Objectives: Shepherd and Sutcliffe aim to describe a new approach to creating organizational theories by adopting a generally inductive approach, where the theory arises from the data, but adding key top-down deductive elements, where the data employed is the existing theoretical scholarly literature. They also incorporate principles of abduction (from pragmatist philosophy of science: creating theory by solving perceived problems) in their approach.

Theoretical background: Coherence theory posits (in this application) that researchers have a sensory representation of the literature that they encounter, and that this might initially be incongruent with their conceptual representation, their draft theory that makes sense of the literature. These representations are very much shaped by researchers’ limited scope of attention. Through constant comparison of these two representations, their conceptual representation is revised until there is perceptual coherence between the sensory and the conceptual.

Methodology: This conceptual essay describes a proposed theory development methodology; there is no detailed example offered of its actual application.

Key findings: Researchers should have few preconceptions when approaching the literature, and let the literature suggest new ideas and themes; that is, they should let the literature itself focus their attention. However, the researchers should be aware that their prior knowledge and ideas, as well as their organizational context, can focus their attention; being aware of this helps limit their effects. When a problem is recognized, an abductive approach with constant comparison of the literature data and the emerging theory can help formulate a new theory; Shepherd and Sutcliffe give examples of thought experiments and metaphorical reasoning as practical techniques to aid this process. The theory is developed when coherence occurs.
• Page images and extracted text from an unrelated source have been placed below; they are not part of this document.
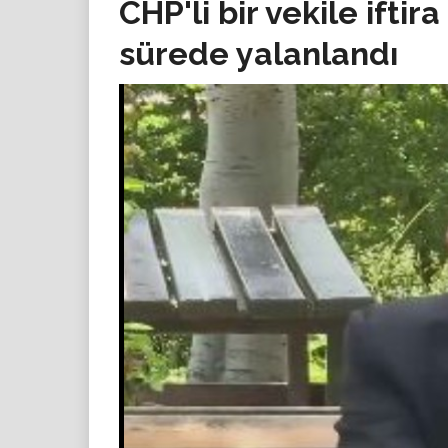
CHP'li bir vekile iftira 
sürede yalanlandı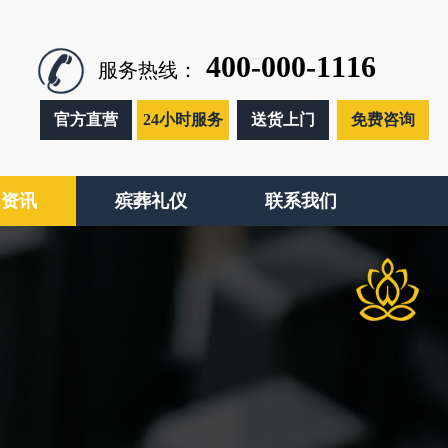
400-000-1116
服务热线：
官方直营
24小时服务
送货上门
免费咨询
闻资讯
殡葬礼仪
联系我们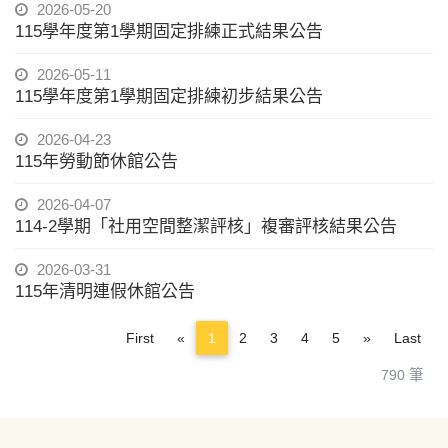
2026-05-20
115學年度第1學期固定排練正式結果公告
2026-05-11
115學年度第1學期固定排練初步結果公告
2026-04-23
115年勞動節休館公告
2026-04-07
114-2學期「社用空間整潔評核」複審評核結果公告
2026-03-31
115年清明連假休館公告
Previous
Next
First
«
1
2
3
4
5
»
Last
790 筆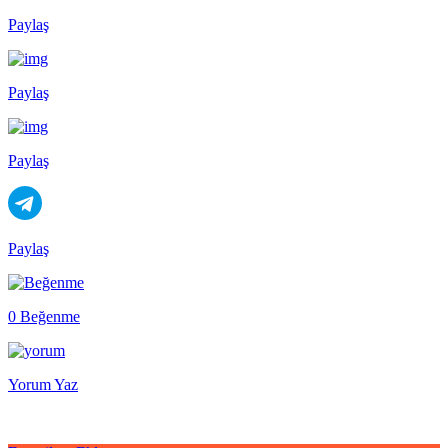
Paylaş
Paylaş
Paylaş
Paylaş
0 Beğenme
Yorum Yaz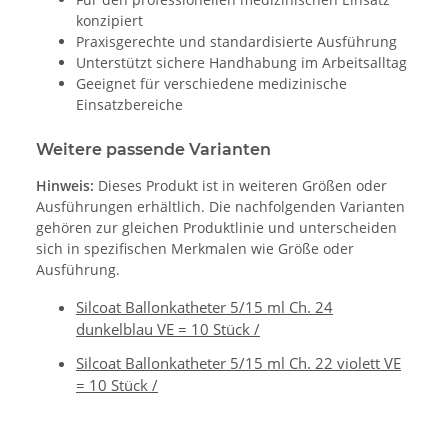
konzipiert
Praxisgerechte und standardisierte Ausführung
Unterstützt sichere Handhabung im Arbeitsalltag
Geeignet für verschiedene medizinische
Einsatzbereiche
Weitere passende Varianten
Hinweis:
Dieses Produkt ist in weiteren Größen oder
Ausführungen erhältlich. Die nachfolgenden Varianten
gehören zur gleichen Produktlinie und unterscheiden
sich in spezifischen Merkmalen wie Größe oder
Ausführung.
Silcoat Ballonkatheter 5/15 ml Ch. 24
dunkelblau VE = 10 Stück /
Silcoat Ballonkatheter 5/15 ml Ch. 22 violett VE
= 10 Stück /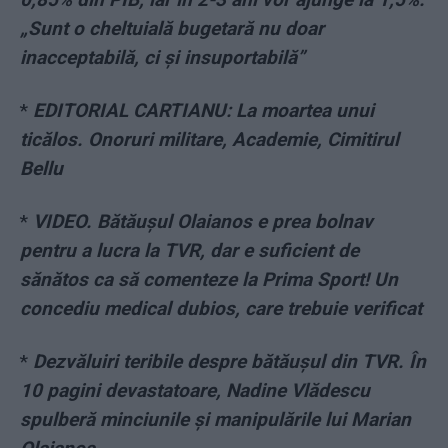
„Sunt o cheltuială bugetară nu doar
inacceptabilă, ci și insuportabilă”
*
EDITORIAL CARTIANU: La moartea unui
ticălos. Onoruri militare, Academie, Cimitirul
Bellu
*
VIDEO. Bătăușul Olaianos e prea bolnav
pentru a lucra la TVR, dar e suficient de
sănătos ca să comenteze la Prima Sport! Un
concediu medical dubios, care trebuie verificat
*
Dezvăluiri teribile despre bătăușul din TVR. În
10 pagini devastatoare, Nadine Vlădescu
spulberă minciunile și manipulările lui Marian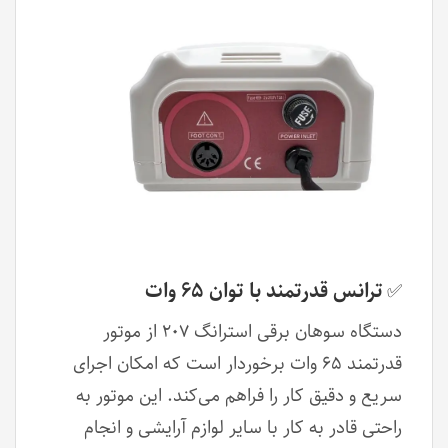
ترانس قدرتمند با توان ۶۵ وات
✅
دستگاه سوهان برقی استرانگ ۲۰۷ از موتور
قدرتمند ۶۵ وات برخوردار است که امکان اجرای
سریع و دقیق کار را فراهم می‌کند. این موتور به
راحتی قادر به کار با سایر لوازم آرایشی و انجام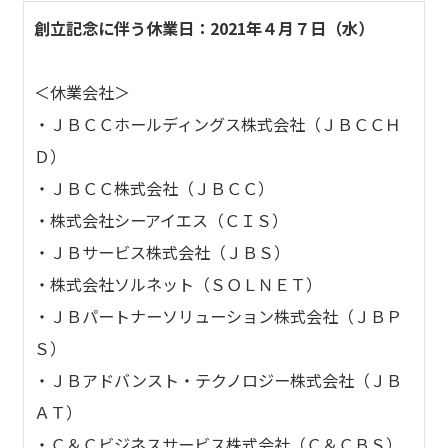
創立記念に伴う休業日：2021年４月７日（水）
＜休業会社＞
・ＪＢＣＣホールディングス株式会社（ＪＢＣＣＨ
Ｄ）
・ＪＢＣＣ株式会社（ＪＢＣＣ）
・株式会社シーアイエス（ＣＩＳ）
・ＪＢサービス株式会社（ＪＢＳ）
・株式会社ソルネット（ＳＯＬＮＥＴ）
・ＪＢパートナーソリューション株式会社（ＪＢＰ
Ｓ）
・ＪＢアドバンスト・テクノロジー株式会社（ＪＢ
ＡＴ）
・Ｃ＆Ｃビジネスサービス株式会社（Ｃ＆ＣＢＳ）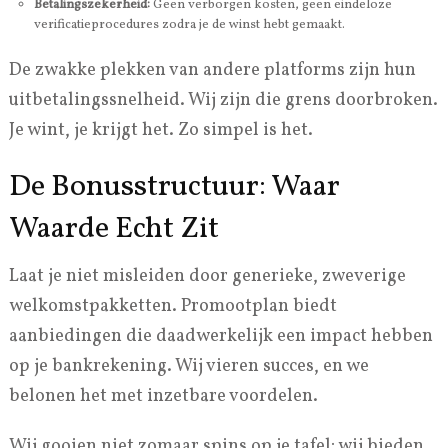
Betalingszekerheid:
Geen verborgen kosten, geen eindeloze
verificatieprocedures zodra je de winst hebt gemaakt.
De zwakke plekken van andere platforms zijn hun
uitbetalingssnelheid. Wij zijn die grens doorbroken.
Je wint, je krijgt het. Zo simpel is het.
De Bonusstructuur: Waar
Waarde Echt Zit
Laat je niet misleiden door generieke, zweverige
welkomstpakketten. Promootplan biedt
aanbiedingen die daadwerkelijk een impact hebben
op je bankrekening. Wij vieren succes, en we
belonen het met inzetbare voordelen.
Wij gooien niet zomaar spins op je tafel; wij bieden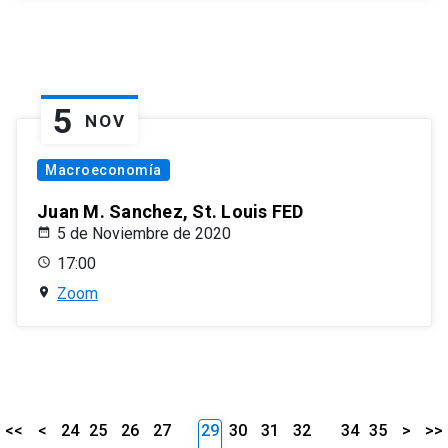
5
NOV
Macroeconomía
Juan M. Sanchez, St. Louis FED
5 de Noviembre de 2020
17:00
Zoom
<<
<
24
25
26
27
29
30
31
32
34
35
>
>>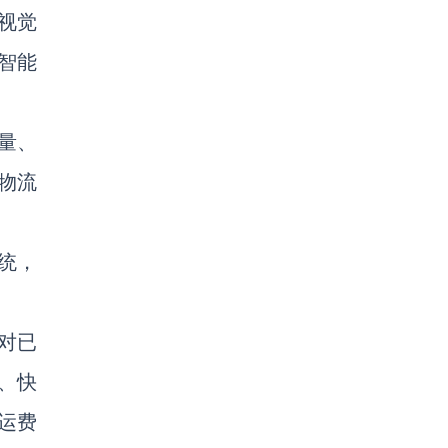
视觉
智能
量、
物流
统，
对已
、快
运费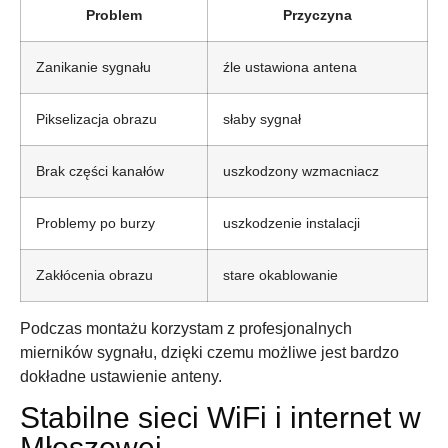
Problem
Przyczyna
Zanikanie sygnału
źle ustawiona antena
Pikselizacja obrazu
słaby sygnał
Brak części kanałów
uszkodzony wzmacniacz
Problemy po burzy
uszkodzenie instalacji
Zakłócenia obrazu
stare okablowanie
Podczas montażu korzystam z profesjonalnych
mierników sygnału, dzięki czemu możliwe jest bardzo
dokładne ustawienie anteny.
Stabilne sieci WiFi i internet w
Młoszowej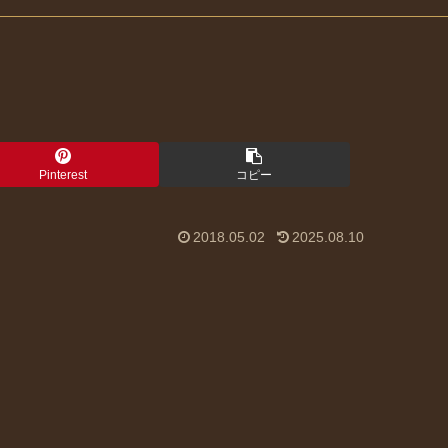
Pinterest
コピー
2018.05.02
2025.08.10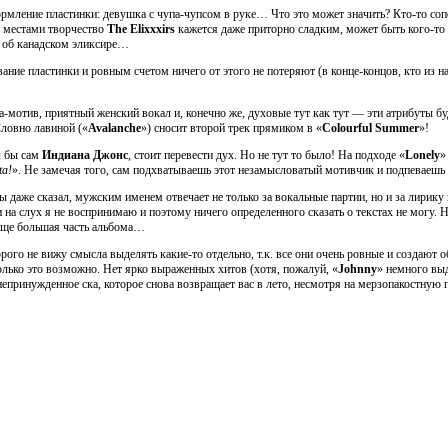
ормление пластинки: девушка с чупа-чупсом в руке… Что это может значить? Кто-то соп
, местами творчество
The Elixxxirs
кажется даже приторно сладким, может быть кого-то 
т об канадском эликсире…
ние пластинки и ровным счетом ничего от этого не потеряют (в конце-концов, кто из нас
а-мотив, приятный женский вокал и, конечно же, духовые тут как тут — эти атрибуты б
Словно лавиной («
Avalanche
») сносит второй трек прямиком в «
Colourful Summer
»!
л бы сам
Индиана Джонс
, стоит перевести дух. Но не тут то было! На подходе «
Lonely
»
ta!
». Не замечая того, сам подхватываешь этот незамысловатый мотивчик и подпеваеш
ы даже сказал, мужским именем отвечает не только за вокальные партии, но и за лирику 
а слух я не воспринимаю и поэтому ничего определенного сказать о текстах не могу. Н
еще большая часть альбома…
ого не вижу смысла выделять какие-то отдельно, т.к. все они очень ровные и создают о
олько это возможно. Нет ярко выраженных хитов (хотя, пожалуй, «
Johnny
» немного выд
 непринужденное ска, которое снова возвращает вас в лето, несмотря на мерзопакостную 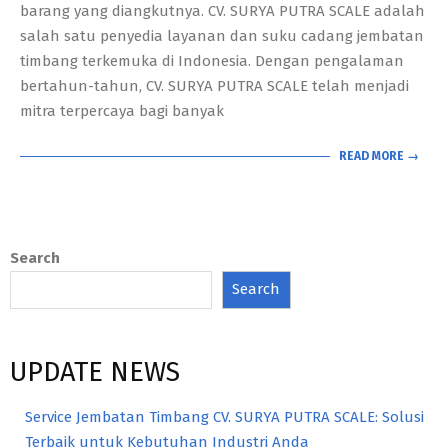
barang yang diangkutnya. CV. SURYA PUTRA SCALE adalah
salah satu penyedia layanan dan suku cadang jembatan
timbang terkemuka di Indonesia. Dengan pengalaman
bertahun-tahun, CV. SURYA PUTRA SCALE telah menjadi
mitra terpercaya bagi banyak
READ MORE →
Search
Search
UPDATE NEWS
Service Jembatan Timbang CV. SURYA PUTRA SCALE: Solusi
Terbaik untuk Kebutuhan Industri Anda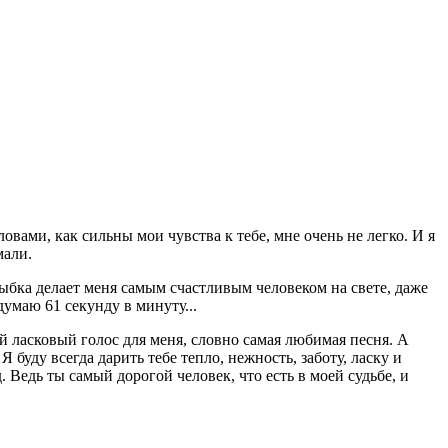
овами, как сильны мои чувства к тебе, мне очень не легко. И я
мали.
лыбка делает меня самым счастливым человеком на свете, даже
думаю 61 секунду в минуту...
вой ласковый голос для меня, словно самая любимая песня. А
 буду всегда дарить тебе тепло, нежность, заботу, ласку и
 Ведь ты самый дорогой человек, что есть в моей судьбе, и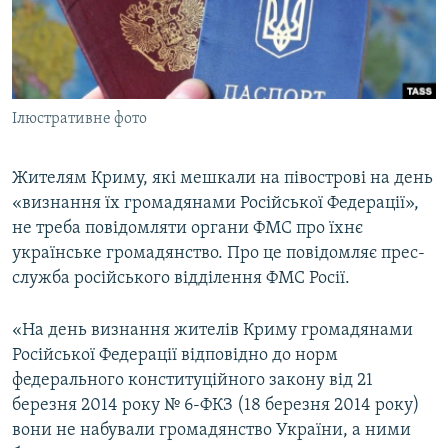
ВІДЕОУРОКИ «ELIFBE»
Русский
СВІДЧЕННЯ ОКУПАЦІЇ
Qırımtatar
УКРАЇНСЬКА ПРОБЛЕМА КРИМУ
Ілюстративне фото
ДОЛУЧАЙСЯ!
ІНФОГРАФІКА
Жителям Криму, які мешкали на півострові на день
«визнання їх громадянами Російської Федерації»,
Усі сайти RFE/RL
не треба повідомляти органи ФМС про їхнє
українське громадянство. Про це повідомляє прес-
служба російського відділення ФМС Росії.
«На день визнання жителів Криму громадянами
Російської Федерації відповідно до норм
федерального конституційного закону від 21
березня 2014 року № 6-ФКЗ (18 березня 2014 року)
вони не набували громадянство України, а ними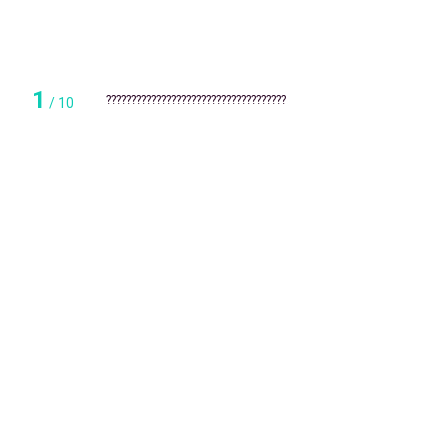
1
????????????????????????????????????
/
10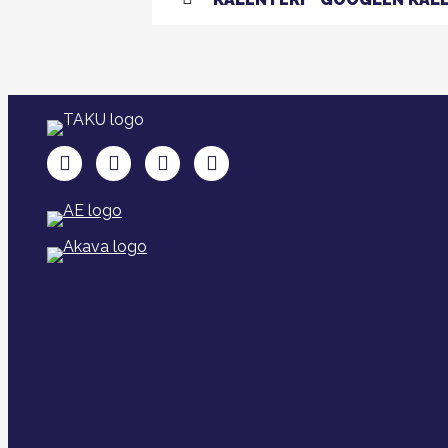
TAKU Facebookissa
TAKU Twitterissä
TAKU Instagramissa
TAKU LinkedInissä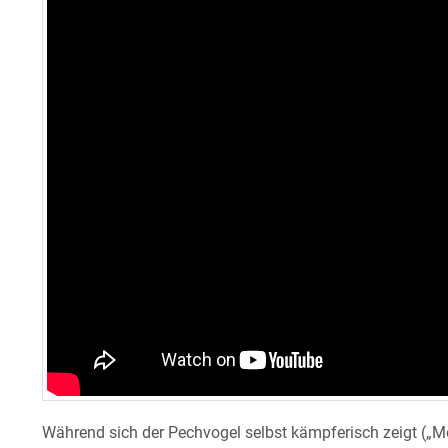
Während sich der Pechvogel selbst kämpferisch zeigt („Me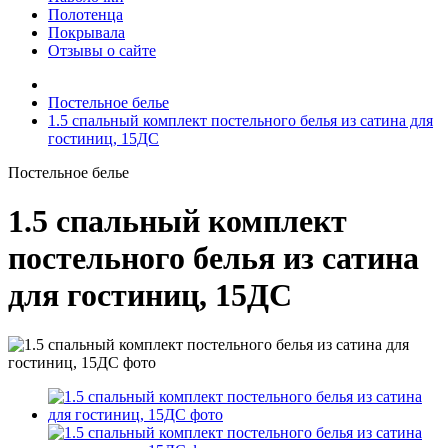
Полотенца
Покрывала
Отзывы о сайте
Постельное белье
1.5 спальный комплект постельного белья из сатина для
гостиниц, 15ДС
Постельное белье
1.5 спальный комплект
постельного белья из сатина
для гостиниц, 15ДС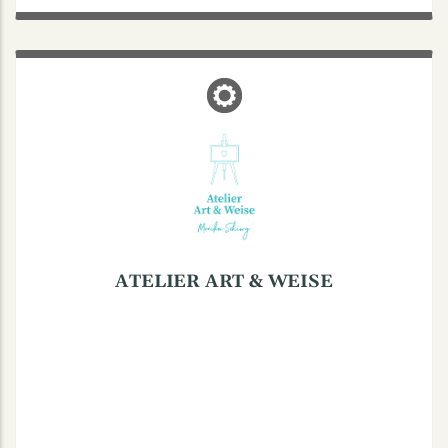
ATELIER ART & WEISE
Coermühle 50, 48157 Münster
Malworkshops - Teamevents
Telefon: (0251) 22102
Mobil: +49 17610239113
ATELIER ART & WEISE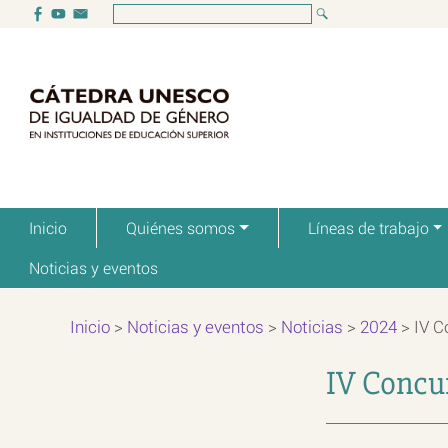
Inicio
Quiénes somos
Líneas de trabajo
Noticias y eventos
Inicio
>
Noticias y eventos
>
Noticias
>
2024
>
IV C
IV Concu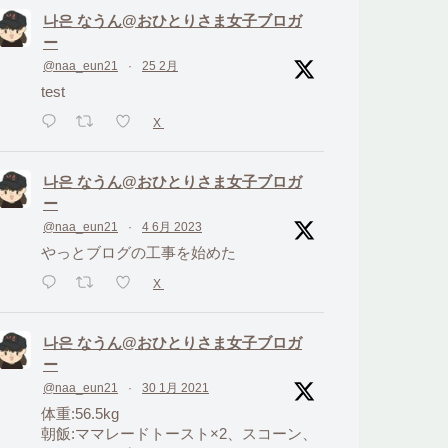
나은 なうん@おひとりさま女子ブロガ
ー
@naa_eun21
·
25 2月
test
X
나은 なうん@おひとりさま女子ブロガ
ー
@naa_eun21
·
4 6月 2023
やっとブログの工事を始めた
X
나은 なうん@おひとりさま女子ブロガ
ー
@naa_eun21
·
30 1月 2021
体重:56.5kg
朝飯:ママレードトースト×2、スコーン、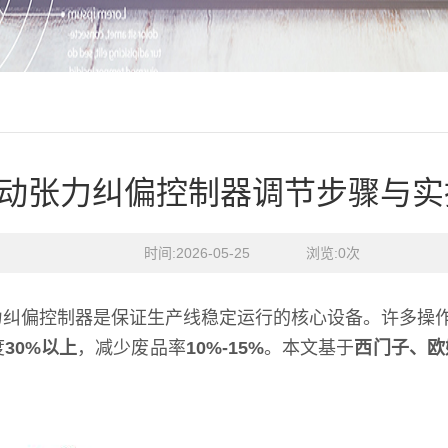
动张力纠偏控制器调节步骤与实
时间:2026-05-25    浏览:
0
次
纠偏控制器是保证生产线稳定运行的核心设备。许多操作
度
30%以上
，减少废品率
10%-15%
。本文基于
西门子、欧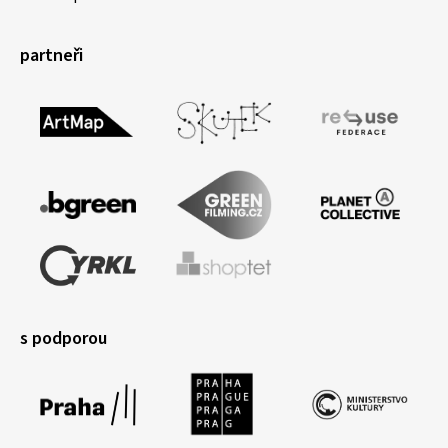
partneři
s podporou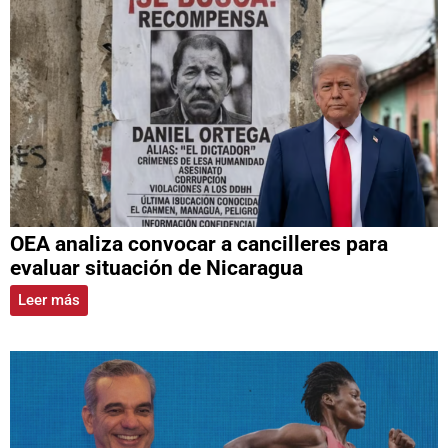
OEA analiza convocar a cancilleres para
evaluar situación de Nicaragua
Leer más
Comments: Because of my interest in literature reviewing, I have a particular line of unanswered questions after reading their paper:

1. Shepherd and Sutcliffe present the body of literature as an enormous flux of work. However, in order to start inductively reading the literature, the researchers must narrow down significantly. Out of hundreds of thousands of studies, the researchers must focus on maximum 50 to 100 studies. First, is this the case or not?

2. If this is correct, then how do the researchers narrow down? Surely they must do a restricted topic search. How do they choose what kind of topic to focus on that is conducive to inductive theorizing? I know they have a section in the discussion that talks about when inductive top-down theorizing might or might not work, but my point is that there needs to be some decision about how to restrict the body of literature to a relatively narrow sample for the purpose of the theorizing exercise. This leads to my next question.

3. Since there must be some criteria for narrowing down the selected body of studies, regardless what the criteria might be, doesn’t it necessarily introduce a significant bias in what the researchers are able to see in the literature? The practical screen for a literature review is a practical imperative; yet, it restricts the possibilities of the result. Because of the inductive nature of Shepherd and Sutcliffe’s approach, I think it would be essential for them to have talked about this, but unfortunately they did not.